A Prometheus conhece o ápice com dois filmes: "A Viagem de Mãe Krause para a Felicidade", dirigido por Phil Jutzi em 1929, e "Kuhle Wampe", de 1932, um dos primeiros filmes sonoros alemães. A longa análise do melodramático "Viagem de Mãe Krause" se justifica por constituir o filme o contraponto básico de "Kuhle Wampe" e das teorias de distanciamento de Brecht. Ambos os filmes desenvolvem a mesma temática: o drama do desemprego que resulta em suicídio numa família e o engajamento na luta política como única alternativa para os jovens.
"A Viagem de Mãe Krause", adotando a ênfase naturalista da encenação, busca convencer o espectador pelos sentimentos.
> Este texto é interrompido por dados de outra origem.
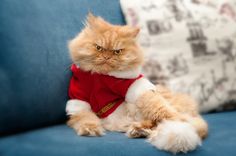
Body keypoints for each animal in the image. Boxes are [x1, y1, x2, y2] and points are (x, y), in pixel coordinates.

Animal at [65, 13, 207, 154]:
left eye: (117, 51)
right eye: (98, 48)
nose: (107, 57)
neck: (100, 77)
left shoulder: (133, 87)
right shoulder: (79, 100)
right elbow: (86, 118)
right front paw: (90, 130)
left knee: (171, 119)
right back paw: (139, 131)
Já "Kuhle Wampe" utiliza uma montagem de contrastes (análoga, por vezes, à "montagem de atrações" de Eisenstein), na qual descrições frias e irônicas se unem ao choque entre música (de Hans Eisler) e imagens. Apresenta, assim, um realidade complexa, que exige a participação do espectador.
Chega-se então ao desfecho perspicaz do livro, que configura essas duas tendências como espelho cinematográfico dos conflitos que dividiam as esquerdas na República de Weimar e acabaram favorecendo a ascensão de Hitler.
Reservando os comentários de conjuntura política para o fim, Ilma pôde dar livre curso a minuciosas análises estéticas, resguardando os filmes comentados de uma condenação (ou exaltação) ideológica a priori. Nisto reside a originalidade e o principal interesse de sua obra.